Homa sweet home, loin d’être une synthèse du quartier, est une « façon pour [Lafontaine] de s’approprier le quartier et d’essayer d’être le plus en phase avec cette voix-là d’Hochelaga. […] Ce devenir voix-là, chez Lafontaine, se solde finalement par un échec. Hochelaga, ce qui fait que c’est toi, c’est que tu n’as rien que j’espère. » Le quartier est donc un lieu où se développe la voix, le point de départ d’un dialogue, sans jamais se figer en une image finie.

Chez Marcel Labine, on retrouve cette volonté d’accéder à la parole par la ville et par le quartier de l’enfance, que ce soit dans Le pas gagné ou dans Le tombeau où nous courons. « [Labine] est allé dans son quartier d’enfance […] pour témoigner de la naissance d’une langue, de la volonté d’écrire. […] Ce n’était pas particulièrement noble de vouloir écrire dans un quartier ouvrier, donc il y a cette espèce de honte-là du vouloir écrire qui est présente dans Le tombeau où nous courons. » Ça donne lieu à une poésie de la déambulation, une poésie qui rend compte de la transformation des lieux qui peuplent les souvenirs d’enfance. Comme le résume bien Bordeleau, « dans le fond, c’est surtout ça la ville : un énorme travail sur les traces, sur la sédimentation de la mémoire, sur le passage du temps. »

Toujours du côté de la poésie, Hochelaga peuple entièrement L’Oeil au calendrier de Gabriel Landry, qui a marché systématiquement le quartier avec pour résultat ce recueil ludique de quelques 140 poèmes. Des traces, on en trouve aussi chez Frédéric Dumont avec Volière, ainsi qu’à la fin de la longue marche à travers Montréal que constitue L’Île de Stéphane D’Amour.

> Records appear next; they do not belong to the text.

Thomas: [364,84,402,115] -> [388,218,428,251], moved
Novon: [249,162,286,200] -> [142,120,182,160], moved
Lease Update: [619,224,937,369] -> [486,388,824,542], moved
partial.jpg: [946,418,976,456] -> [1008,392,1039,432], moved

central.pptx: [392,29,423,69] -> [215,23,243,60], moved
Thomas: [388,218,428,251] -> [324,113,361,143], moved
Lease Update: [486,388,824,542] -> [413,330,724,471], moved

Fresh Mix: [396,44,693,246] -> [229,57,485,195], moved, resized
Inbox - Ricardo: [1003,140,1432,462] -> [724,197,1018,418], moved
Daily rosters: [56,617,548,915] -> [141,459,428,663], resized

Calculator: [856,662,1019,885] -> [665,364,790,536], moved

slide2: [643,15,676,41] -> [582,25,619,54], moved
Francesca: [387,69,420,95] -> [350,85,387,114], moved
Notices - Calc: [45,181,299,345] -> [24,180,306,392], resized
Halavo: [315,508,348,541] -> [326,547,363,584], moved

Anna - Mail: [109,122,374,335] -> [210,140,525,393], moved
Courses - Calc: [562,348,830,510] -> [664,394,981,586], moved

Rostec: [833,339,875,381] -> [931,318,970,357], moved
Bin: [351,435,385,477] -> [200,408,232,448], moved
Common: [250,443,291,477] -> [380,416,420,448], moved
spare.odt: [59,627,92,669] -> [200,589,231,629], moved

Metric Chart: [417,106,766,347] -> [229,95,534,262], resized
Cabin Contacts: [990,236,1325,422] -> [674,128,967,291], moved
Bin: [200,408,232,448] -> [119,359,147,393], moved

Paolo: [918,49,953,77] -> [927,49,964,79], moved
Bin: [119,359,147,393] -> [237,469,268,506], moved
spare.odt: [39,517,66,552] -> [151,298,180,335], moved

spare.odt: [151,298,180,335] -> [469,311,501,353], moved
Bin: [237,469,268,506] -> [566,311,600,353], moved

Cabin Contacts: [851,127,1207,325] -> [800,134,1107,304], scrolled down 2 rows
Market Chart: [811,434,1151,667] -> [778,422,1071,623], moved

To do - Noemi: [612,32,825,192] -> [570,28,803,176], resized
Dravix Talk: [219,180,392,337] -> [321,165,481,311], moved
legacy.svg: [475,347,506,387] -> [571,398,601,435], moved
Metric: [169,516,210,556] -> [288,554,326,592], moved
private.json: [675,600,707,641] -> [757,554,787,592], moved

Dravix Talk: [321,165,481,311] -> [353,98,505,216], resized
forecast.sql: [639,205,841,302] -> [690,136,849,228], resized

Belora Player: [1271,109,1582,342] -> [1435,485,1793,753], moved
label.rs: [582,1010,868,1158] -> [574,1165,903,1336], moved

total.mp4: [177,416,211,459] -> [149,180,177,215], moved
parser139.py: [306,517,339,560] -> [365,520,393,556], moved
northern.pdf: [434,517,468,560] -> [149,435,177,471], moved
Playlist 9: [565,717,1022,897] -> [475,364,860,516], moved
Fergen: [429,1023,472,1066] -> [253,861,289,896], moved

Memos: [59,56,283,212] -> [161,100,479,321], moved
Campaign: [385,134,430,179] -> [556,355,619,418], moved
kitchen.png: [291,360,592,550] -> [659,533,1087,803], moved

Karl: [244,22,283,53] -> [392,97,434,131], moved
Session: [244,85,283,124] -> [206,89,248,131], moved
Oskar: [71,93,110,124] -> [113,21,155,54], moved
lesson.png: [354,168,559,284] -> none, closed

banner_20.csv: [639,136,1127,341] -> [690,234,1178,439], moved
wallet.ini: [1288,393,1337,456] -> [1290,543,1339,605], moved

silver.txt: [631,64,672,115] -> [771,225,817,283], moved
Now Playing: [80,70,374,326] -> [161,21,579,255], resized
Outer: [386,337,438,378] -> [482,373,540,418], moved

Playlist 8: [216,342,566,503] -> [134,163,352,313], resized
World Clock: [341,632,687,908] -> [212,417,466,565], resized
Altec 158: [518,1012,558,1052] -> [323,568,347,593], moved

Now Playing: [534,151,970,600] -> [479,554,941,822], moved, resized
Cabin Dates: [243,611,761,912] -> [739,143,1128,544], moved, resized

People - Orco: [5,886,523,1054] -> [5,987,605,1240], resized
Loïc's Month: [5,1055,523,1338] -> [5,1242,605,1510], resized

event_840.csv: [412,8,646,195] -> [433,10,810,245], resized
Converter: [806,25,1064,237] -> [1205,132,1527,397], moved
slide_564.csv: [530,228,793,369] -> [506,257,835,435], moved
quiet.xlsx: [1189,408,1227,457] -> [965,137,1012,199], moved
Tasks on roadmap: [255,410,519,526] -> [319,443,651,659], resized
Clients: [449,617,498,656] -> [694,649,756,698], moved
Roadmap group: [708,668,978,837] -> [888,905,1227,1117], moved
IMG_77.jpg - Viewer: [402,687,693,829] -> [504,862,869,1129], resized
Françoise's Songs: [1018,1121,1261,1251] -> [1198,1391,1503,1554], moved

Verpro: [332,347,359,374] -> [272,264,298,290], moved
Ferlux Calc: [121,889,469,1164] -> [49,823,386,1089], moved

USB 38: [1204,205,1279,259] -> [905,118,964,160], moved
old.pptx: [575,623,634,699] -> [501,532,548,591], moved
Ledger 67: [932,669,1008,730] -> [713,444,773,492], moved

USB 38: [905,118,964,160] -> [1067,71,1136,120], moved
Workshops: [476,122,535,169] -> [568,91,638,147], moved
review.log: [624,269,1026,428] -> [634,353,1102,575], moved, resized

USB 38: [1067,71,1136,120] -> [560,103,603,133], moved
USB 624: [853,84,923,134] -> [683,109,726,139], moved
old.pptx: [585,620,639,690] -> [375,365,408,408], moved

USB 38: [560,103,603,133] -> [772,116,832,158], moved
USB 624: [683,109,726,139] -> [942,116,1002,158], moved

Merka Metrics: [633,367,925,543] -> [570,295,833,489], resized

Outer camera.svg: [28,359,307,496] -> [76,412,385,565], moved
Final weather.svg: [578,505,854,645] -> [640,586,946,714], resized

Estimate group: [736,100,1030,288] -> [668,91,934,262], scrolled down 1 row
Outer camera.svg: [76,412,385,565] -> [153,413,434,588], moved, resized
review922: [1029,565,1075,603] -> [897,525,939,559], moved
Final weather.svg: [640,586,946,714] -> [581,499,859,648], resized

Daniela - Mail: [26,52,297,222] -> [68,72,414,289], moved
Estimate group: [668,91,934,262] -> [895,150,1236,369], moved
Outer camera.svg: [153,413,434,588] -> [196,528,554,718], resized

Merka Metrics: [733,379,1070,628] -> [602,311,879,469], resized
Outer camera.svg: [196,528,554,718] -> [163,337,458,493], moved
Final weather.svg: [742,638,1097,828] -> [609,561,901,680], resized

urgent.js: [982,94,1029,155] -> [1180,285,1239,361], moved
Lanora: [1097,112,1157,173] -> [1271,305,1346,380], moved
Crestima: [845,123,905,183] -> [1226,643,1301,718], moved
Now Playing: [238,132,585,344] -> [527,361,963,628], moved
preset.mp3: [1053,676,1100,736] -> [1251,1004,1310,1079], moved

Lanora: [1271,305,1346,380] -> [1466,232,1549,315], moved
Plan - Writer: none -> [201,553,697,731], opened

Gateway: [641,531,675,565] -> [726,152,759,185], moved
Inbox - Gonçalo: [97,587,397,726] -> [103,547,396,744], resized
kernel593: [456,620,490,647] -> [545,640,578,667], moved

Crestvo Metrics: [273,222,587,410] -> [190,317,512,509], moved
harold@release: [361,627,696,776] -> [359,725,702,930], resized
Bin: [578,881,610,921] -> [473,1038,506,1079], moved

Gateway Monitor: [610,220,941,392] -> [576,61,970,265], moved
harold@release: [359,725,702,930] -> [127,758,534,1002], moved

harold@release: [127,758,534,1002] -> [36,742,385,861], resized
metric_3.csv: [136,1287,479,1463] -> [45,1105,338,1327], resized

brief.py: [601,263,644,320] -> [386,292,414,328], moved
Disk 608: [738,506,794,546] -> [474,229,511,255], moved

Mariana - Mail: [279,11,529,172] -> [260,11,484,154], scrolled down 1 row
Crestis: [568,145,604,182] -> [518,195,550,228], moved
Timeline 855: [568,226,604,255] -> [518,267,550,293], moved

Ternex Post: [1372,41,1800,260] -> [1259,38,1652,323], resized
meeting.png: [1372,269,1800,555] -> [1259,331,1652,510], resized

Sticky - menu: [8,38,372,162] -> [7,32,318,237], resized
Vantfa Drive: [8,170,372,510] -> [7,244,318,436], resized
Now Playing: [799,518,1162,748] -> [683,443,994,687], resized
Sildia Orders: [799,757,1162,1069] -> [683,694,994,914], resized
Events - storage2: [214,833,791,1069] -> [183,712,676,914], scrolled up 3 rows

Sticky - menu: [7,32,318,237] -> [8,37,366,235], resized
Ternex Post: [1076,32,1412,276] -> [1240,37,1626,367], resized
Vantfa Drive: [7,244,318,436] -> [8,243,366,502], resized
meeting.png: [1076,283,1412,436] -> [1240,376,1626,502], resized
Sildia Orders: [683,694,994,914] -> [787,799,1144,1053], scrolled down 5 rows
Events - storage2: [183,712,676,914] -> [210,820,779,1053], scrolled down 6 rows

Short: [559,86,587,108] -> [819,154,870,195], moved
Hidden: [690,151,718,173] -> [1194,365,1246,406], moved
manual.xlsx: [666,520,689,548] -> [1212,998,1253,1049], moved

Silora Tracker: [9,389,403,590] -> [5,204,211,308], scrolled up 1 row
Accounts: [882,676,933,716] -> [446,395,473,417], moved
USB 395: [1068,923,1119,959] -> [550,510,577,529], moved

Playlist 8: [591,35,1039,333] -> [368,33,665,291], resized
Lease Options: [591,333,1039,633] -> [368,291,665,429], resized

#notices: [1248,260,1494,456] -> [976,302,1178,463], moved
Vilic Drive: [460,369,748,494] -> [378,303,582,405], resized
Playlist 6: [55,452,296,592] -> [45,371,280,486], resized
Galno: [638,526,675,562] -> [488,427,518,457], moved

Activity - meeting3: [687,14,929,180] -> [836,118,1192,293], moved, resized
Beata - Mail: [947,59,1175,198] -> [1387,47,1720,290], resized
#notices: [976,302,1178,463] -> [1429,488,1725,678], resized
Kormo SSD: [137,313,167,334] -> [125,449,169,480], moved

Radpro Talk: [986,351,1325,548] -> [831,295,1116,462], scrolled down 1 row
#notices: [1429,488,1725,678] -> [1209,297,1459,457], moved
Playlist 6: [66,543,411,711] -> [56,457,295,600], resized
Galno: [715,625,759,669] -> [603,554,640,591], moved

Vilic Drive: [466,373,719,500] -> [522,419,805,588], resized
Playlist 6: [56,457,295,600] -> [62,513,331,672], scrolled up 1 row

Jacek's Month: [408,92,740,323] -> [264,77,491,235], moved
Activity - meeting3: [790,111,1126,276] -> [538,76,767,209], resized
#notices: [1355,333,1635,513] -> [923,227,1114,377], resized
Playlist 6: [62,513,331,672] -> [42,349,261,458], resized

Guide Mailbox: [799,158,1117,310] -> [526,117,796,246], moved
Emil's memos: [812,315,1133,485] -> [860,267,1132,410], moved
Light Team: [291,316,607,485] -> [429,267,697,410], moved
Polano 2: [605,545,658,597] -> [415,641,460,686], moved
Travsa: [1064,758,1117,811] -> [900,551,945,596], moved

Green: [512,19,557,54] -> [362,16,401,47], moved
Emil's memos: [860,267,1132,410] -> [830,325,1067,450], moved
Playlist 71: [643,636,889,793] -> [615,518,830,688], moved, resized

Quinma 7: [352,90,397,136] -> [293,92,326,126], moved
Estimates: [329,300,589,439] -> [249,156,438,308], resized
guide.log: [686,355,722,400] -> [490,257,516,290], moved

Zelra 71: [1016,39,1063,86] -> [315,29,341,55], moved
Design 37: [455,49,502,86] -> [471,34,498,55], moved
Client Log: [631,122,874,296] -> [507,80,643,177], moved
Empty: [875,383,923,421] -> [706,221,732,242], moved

Enfin, du côté de la bande dessinée, c’est vers le web qu’il faut se tourner, notamment avec Étienne Homme qui met parfois en scène le quartier. Hochelaga est aussi la tête d’affiche de plusieurs nouvelles et d’autant de blogues sur la toile; on peut aussi le retrouver dans la pièce de théâtre Les morb(y)des de Sébastien David, qui a été montée l’année dernière et dont le texte est disponible chez Leméac. Elle a d’ailleurs été commentée par une collègue ici.

Dans le cas où, après cette avalanche de littérature hochelaguienne, vous cherchez encore quelque chose à vous mettre sous la dent, sachez que Benoit Bordeleau anime plusieurs blogues dont Hoche’élague, qui combine texte et photos, et que ses propres impressions sur le quartier ont été publiées sous le titre Au détour de l’habitude. Car si, pour plusieurs auteurs, Hochelaga est « le lieu de se construire un mythe, un lieu fondateur de soi qui pourra nous suivre toute notre vie », pour reprendre les termes de Bordeleau, il est aussi et surtout un quartier vivant, un pan de notre histoire, l’origine d’une pulsion littéraire significative.